____ DATA SHOWN

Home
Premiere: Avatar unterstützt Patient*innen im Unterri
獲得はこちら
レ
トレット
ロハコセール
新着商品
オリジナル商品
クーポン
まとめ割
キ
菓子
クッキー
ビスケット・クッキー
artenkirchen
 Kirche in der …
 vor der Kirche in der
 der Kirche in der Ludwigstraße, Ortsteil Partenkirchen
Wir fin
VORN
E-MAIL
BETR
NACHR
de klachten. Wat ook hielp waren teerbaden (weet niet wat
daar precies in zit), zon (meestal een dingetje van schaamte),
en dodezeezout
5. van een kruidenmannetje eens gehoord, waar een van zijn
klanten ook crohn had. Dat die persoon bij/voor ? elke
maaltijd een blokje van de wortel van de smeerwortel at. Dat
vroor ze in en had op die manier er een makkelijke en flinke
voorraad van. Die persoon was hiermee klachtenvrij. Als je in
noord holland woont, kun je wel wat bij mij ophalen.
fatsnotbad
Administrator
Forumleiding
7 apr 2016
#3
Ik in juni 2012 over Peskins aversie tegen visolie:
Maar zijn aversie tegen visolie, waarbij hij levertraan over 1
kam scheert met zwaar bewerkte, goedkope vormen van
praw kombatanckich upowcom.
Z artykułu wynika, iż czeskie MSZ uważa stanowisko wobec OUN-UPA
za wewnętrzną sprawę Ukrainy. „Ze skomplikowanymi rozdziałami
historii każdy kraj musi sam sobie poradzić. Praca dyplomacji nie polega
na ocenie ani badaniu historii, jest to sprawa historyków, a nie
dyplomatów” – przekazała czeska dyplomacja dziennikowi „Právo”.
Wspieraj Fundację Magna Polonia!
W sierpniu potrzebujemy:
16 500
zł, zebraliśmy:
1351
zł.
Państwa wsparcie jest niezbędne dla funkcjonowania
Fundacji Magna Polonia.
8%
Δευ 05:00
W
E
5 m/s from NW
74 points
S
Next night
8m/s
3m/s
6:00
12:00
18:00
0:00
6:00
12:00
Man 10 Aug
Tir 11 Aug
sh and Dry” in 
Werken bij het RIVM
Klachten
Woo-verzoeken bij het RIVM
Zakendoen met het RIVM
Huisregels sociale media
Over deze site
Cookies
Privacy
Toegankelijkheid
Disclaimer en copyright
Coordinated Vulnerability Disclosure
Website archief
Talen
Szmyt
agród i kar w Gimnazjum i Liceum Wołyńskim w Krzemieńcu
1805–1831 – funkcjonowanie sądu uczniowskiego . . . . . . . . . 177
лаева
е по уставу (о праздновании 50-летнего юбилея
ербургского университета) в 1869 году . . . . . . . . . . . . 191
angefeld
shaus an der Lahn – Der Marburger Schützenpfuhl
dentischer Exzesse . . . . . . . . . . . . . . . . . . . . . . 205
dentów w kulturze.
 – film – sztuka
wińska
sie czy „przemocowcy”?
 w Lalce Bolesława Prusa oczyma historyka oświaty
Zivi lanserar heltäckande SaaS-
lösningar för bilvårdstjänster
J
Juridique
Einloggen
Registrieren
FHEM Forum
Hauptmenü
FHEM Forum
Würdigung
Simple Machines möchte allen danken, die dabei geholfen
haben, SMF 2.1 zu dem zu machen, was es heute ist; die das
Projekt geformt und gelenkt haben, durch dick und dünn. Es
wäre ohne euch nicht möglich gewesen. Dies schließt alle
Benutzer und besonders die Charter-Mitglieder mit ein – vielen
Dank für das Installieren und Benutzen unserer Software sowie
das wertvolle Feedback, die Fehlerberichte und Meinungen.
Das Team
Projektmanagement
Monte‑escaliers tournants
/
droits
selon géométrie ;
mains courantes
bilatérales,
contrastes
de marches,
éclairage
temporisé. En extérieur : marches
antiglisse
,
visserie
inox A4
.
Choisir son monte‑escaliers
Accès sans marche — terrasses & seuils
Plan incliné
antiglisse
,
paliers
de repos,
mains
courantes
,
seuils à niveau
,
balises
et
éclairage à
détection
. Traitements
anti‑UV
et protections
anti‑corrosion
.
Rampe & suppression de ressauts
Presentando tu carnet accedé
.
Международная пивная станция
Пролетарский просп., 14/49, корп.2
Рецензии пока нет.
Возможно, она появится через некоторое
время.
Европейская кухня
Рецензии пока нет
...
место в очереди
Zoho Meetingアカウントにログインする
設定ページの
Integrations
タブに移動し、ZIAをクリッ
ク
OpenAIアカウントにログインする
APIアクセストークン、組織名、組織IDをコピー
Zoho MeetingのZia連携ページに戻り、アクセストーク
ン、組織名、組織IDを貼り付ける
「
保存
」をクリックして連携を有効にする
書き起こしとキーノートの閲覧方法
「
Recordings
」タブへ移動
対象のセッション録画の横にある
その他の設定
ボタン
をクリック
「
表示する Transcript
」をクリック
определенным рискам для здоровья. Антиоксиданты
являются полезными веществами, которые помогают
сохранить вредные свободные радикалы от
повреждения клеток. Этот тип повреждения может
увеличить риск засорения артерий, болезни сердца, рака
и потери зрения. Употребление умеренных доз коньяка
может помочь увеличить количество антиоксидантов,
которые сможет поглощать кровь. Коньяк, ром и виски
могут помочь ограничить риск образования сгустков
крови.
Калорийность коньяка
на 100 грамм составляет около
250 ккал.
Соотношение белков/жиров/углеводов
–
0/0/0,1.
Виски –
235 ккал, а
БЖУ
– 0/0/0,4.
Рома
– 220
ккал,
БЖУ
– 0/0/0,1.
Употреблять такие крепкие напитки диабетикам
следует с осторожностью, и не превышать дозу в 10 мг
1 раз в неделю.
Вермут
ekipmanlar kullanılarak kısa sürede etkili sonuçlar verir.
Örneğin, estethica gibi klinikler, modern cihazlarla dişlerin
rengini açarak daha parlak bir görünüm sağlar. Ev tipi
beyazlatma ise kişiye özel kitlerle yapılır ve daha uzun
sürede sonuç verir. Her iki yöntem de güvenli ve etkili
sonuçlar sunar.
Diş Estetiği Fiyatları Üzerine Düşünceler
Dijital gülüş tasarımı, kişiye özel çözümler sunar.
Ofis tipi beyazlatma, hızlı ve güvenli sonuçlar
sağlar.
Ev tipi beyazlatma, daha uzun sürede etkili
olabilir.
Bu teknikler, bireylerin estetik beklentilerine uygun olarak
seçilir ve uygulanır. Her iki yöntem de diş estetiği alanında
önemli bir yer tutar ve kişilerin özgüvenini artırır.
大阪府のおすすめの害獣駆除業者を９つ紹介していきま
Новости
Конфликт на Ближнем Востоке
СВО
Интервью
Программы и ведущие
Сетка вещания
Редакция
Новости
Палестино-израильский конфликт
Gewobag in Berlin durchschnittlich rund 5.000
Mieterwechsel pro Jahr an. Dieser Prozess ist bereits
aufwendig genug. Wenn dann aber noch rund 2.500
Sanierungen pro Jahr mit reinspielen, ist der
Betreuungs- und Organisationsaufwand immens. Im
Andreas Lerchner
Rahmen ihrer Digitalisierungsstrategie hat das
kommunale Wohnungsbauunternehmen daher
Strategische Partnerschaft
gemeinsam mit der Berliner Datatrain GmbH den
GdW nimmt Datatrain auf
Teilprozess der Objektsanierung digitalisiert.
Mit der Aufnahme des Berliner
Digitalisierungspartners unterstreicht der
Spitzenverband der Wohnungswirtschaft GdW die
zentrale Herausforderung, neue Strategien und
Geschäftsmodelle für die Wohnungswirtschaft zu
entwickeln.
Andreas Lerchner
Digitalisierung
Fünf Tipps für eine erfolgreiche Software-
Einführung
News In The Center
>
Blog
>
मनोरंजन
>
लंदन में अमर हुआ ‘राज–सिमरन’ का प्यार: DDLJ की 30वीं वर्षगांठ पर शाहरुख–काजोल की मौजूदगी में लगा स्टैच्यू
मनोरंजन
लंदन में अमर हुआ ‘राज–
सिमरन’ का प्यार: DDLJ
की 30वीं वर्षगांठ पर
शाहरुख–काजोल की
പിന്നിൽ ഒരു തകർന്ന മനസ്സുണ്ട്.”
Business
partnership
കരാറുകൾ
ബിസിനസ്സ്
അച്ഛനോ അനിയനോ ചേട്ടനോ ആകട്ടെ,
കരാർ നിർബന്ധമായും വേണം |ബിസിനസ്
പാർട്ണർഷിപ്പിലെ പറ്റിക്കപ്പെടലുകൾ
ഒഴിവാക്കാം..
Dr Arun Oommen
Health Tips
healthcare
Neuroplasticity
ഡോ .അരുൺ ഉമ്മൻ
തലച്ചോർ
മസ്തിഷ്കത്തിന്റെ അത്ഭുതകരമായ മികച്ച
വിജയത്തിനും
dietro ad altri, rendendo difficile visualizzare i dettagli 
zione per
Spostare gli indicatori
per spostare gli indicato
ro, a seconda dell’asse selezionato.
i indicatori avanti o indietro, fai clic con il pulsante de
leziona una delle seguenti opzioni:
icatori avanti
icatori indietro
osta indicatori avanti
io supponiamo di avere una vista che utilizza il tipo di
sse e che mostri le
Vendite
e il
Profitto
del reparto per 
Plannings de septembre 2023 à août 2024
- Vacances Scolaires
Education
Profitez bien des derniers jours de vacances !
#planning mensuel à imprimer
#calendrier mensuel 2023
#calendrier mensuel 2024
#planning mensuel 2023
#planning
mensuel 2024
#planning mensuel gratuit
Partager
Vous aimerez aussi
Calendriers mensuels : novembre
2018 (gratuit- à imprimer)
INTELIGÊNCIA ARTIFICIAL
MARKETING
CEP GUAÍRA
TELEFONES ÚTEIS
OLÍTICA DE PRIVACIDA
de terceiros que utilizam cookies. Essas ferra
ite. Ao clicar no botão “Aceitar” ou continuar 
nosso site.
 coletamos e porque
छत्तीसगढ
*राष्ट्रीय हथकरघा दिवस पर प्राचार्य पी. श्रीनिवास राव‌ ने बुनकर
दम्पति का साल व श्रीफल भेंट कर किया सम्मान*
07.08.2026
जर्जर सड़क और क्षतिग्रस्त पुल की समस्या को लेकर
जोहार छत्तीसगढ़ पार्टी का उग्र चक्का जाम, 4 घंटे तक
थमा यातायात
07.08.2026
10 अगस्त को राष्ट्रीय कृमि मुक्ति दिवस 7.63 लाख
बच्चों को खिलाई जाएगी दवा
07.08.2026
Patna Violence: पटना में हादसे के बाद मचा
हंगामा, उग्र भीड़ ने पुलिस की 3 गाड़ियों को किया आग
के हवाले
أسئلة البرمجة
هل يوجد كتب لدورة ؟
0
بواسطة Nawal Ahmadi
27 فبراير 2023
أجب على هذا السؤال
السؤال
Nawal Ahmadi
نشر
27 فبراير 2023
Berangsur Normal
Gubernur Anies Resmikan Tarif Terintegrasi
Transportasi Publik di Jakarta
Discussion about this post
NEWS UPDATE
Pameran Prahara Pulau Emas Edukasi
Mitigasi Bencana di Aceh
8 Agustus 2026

________

[ASSIGNMENT]:
All lines above that contain "gratuit" are required in the answer.

[EXERCISE OUTPUT]:
#planning mensuel gratuit
2018 (gratuit- à imprimer)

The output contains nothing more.